In a report published on the front page of the 2022-10-06 issue of *Nature* (Volume 610, Issue 7930), “Discovering faster matrix multiplication algorithms with reinforcement learning”, thirteen authors from DeepMind (a subsidiary of Alphabet, Inc., the parent company of Google) report that they have extended the domain of AlphaZero into the domain of mathematics, as they describe in a DeepMind report, “Discovering novel algorithms with AlphaTensor”.

In our paper, published today in

Nature, we introduceAlphaTensor, the first artificial intelligence (AI) system for discovering novel, efficient, and provably correct algorithms for fundamental tasks such as matrix multiplication. This sheds light on a 50-year-old open question in mathematics about finding the fastest way to multiply two matrices.This paper is a stepping stone in DeepMind’s mission to advance science and unlock the most fundamental problems using AI. Our system, AlphaTensor, builds upon AlphaZero, an agent that has shown superhuman performance on board games, like chess, Go and shogi, and this work shows the journey of AlphaZero from playing games to tackling unsolved mathematical problems for the first time.

The DeepMind report explains matrix multiplication and provides an overview of how AlphaTensor seeks algorithms to improve its performance. For example, in multiplying a 4×5 matrix by a 5×5 matrix the simplest way requires 100 multiplications. The best algorithm devised by human mathematicians, Strassen’s algorithm, reduces this to 80 multiplications. AlphaTensor re-discovered Strassen’s algorithm on its own and then went on to find a solution that required just 76 multiplications, better than any known algorithm and the first progress in speeding up matrix multiplication in more than fifty years.

Here is the abstract of the *Nature* paper. Full text [PDF] is available at the journal’s Web site.

Improving the efficiency of algorithms for fundamental computations can have a widespread impact, as it can affect the overall speed of a large amount of computations. Matrix multiplication is one such primitive task, occurring in many systems—from neural networks to scientific computing routines. The automatic discovery of algorithms using machine learning offers the prospect of reaching beyond human intuition and outperforming the current best human-designed algorithms. However, automating the algorithm discovery procedure is intricate, as the space of possible algorithms is enormous. Here we report a deep reinforcement learning approach based on AlphaZero for discovering efficient and provably correct algorithms for the multiplication of arbitrary matrices. Our agent, AlphaTensor, is trained to play a single-player game where the objective is finding tensor decompositions within a finite factor space. AlphaTensor discovered algorithms that outperform the state-of-the-art complexity for many matrix sizes. Particularly relevant is the case of 4 × 4 matrices in a finite field, where AlphaTensor’s algorithm improves on Strassen’s two-level algorithm for the first time, to our knowledge, since its discovery 50 years ago. We further showcase the flexibility of AlphaTensor through different use-cases: algorithms with state-of-the-art complexity for structured matrix multiplication and improved practical efficiency by optimizing matrix multiplication for runtime on specific hardware. Our results highlight AlphaTensor’s ability to accelerate the process of algorithmic discovery on a range of problems, and to optimize for different criteria.

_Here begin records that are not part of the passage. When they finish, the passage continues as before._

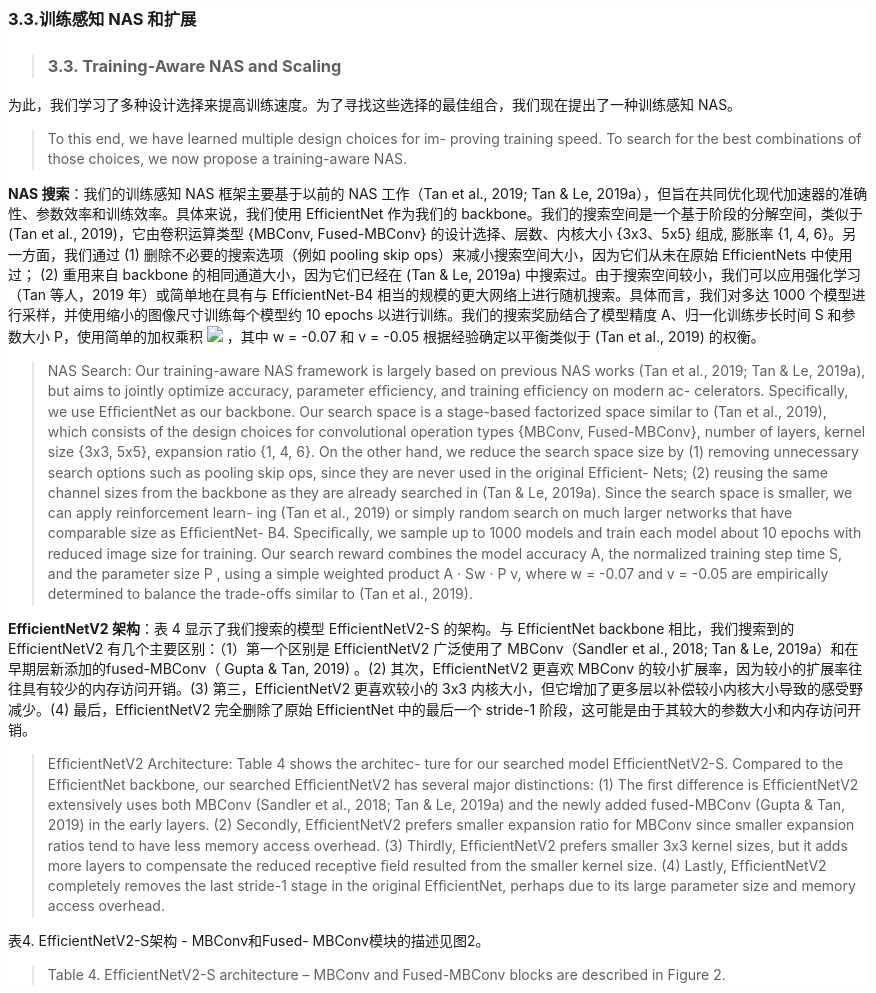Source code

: ### 3.3.训练感知 NAS 和扩展

>### 3.3. Training-Aware NAS and Scaling

为此，我们学习了多种设计选择来提高训练速度。为了寻找这些选择的最佳组合，我们现在提出了一种训练感知 NAS。

>To this end, we have learned multiple design choices for im- proving training speed. To search for the best combinations of those choices, we now propose a training-aware NAS.

**NAS 搜索**：我们的训练感知 NAS 框架主要基于以前的 NAS 工作（Tan et al., 2019; Tan & Le, 2019a），但旨在共同优化现代加速器的准确性、参数效率和训练效率。具体来说，我们使用 EfficientNet 作为我们的 backbone。我们的搜索空间是一个基于阶段的分解空间，类似于 (Tan et al., 2019)，它由卷积运算类型 {MBConv, Fused-MBConv} 的设计选择、层数、内核大小 {3x3、5x5} 组成, 膨胀率 {1, 4, 6}。另一方面，我们通过 (1) 删除不必要的搜索选项（例如 pooling skip ops）来减小搜索空间大小，因为它们从未在原始 EfficientNets 中使用过； (2) 重用来自 backbone 的相同通道大小，因为它们已经在 (Tan & Le, 2019a) 中搜索过。由于搜索空间较小，我们可以应用强化学习（Tan 等人，2019 年）或简单地在具有与 EfficientNet-B4 相当的规模的更大网络上进行随机搜索。具体而言，我们对多达 1000 个模型进行采样，并使用缩小的图像尺寸训练每个模型约 10 epochs 以进行训练。我们的搜索奖励结合了模型精度 A、归一化训练步长时间 S 和参数大小 P，使用简单的加权乘积
![](http://latex.codecogs.com/svg.latex?A%20\cdot%20S^w%20\cdot%20P^v)
，其中 w = -0.07 和 v = -0.05 根据经验确定以平衡类似于 (Tan et al., 2019) 的权衡。

>NAS Search: Our training-aware NAS framework is largely based on previous NAS works (Tan et al., 2019; Tan & Le, 2019a), but aims to jointly optimize accuracy, parameter efﬁciency, and training efﬁciency on modern ac- celerators. Speciﬁcally, we use EfﬁcientNet as our backbone. Our search space is a stage-based factorized space similar to (Tan et al., 2019), which consists of the design choices for convolutional operation types {MBConv, Fused-MBConv}, number of layers, kernel size {3x3, 5x5}, expansion ratio {1, 4, 6}. On the other hand, we reduce the search space size by (1) removing unnecessary search options such as pooling skip ops, since they are never used in the original Efﬁcient- Nets; (2) reusing the same channel sizes from the backbone as they are already searched in (Tan & Le, 2019a). Since the search space is smaller, we can apply reinforcement learn- ing (Tan et al., 2019) or simply random search on much larger networks that have comparable size as EfﬁcientNet- B4. Speciﬁcally, we sample up to 1000 models and train each model about 10 epochs with reduced image size for training. Our search reward combines the model accuracy A, the normalized training step time S, and the parameter size P , using a simple weighted product A · Sw · P v, where w = -0.07 and v = -0.05 are empirically determined to balance the trade-offs similar to (Tan et al., 2019).

**EfficientNetV2 架构**：表 4 显示了我们搜索的模型 EfficientNetV2-S 的架构。与 EfficientNet backbone 相比，我们搜索到的 EfficientNetV2 有几个主要区别：（1）第一个区别是 EfficientNetV2 广泛使用了 MBConv（Sandler et al., 2018; Tan & Le, 2019a）和在早期层新添加的fused-MBConv（ Gupta & Tan, 2019) 。(2) 其次，EfficientNetV2 更喜欢 MBConv 的较小扩展率，因为较小的扩展率往往具有较少的内存访问开销。(3) 第三，EfficientNetV2 更喜欢较小的 3x3 内核大小，但它增加了更多层以补偿较小内核大小导致的感受野减少。(4) 最后，EfficientNetV2 完全删除了原始 EfficientNet 中的最后一个 stride-1 阶段，这可能是由于其较大的参数大小和内存访问开销。

>EfﬁcientNetV2 Architecture: Table 4 shows the architec- ture for our searched model EfﬁcientNetV2-S. Compared to the EfﬁcientNet backbone, our searched EfﬁcientNetV2 has several major distinctions: (1) The ﬁrst difference is EfﬁcientNetV2 extensively uses both MBConv (Sandler et al., 2018; Tan & Le, 2019a) and the newly added fused-MBConv (Gupta & Tan, 2019) in the early layers. (2) Secondly, EfﬁcientNetV2 prefers smaller expansion ratio for MBConv since smaller expansion ratios tend to have less memory access overhead. (3) Thirdly, EfﬁcientNetV2 prefers smaller 3x3 kernel sizes, but it adds more layers to compensate the reduced receptive ﬁeld resulted from the smaller kernel size. (4) Lastly, EfﬁcientNetV2 completely removes the last stride-1 stage in the original EfﬁcientNet, perhaps due to its large parameter size and memory access overhead.

表4. EfficientNetV2-S架构 - MBConv和Fused- MBConv模块的描述见图2。

>Table 4. EfﬁcientNetV2-S architecture – MBConv and Fused-MBConv blocks are described in Figure 2.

Now, recall that matrix multiplication is at the heart of the calculations done by deep learning artificial intelligence software. AlphaTensor, then, has invented a novel algorithm, better than any devised by humans, which *improves its own operation*.

In his 1965 article, “Speculations Concerning the First Ultraintelligent Machine” [PDF], I. J. Good wrote of an “intelligence explosion”:

Let an ultraintelligent machine be defined as a machine that can far surpass all the intellectual activities of any man however clever. Since the design of machines is one of these intellectual activities, an ultraintelligent machine could design even better machines; there would then unquestionably be an ‘intelligence explosion,’ and the intelligence of man would be left far behind. Thus the first ultraintelligent machine is the last invention that man need ever make, provided that the machine is docile enough to tell us how to keep it under control.

We may have just seen the first baby step toward this uncertain future. I think it’s time to bring out this illustration from Max Tegmark’s *Life 3.0* again.

The red item on the peak labeled “AI design” is Good’s “game over” point. The water just rose a little bit a few days ago.

Complete source code for AlphaTensor is posted at GitHub.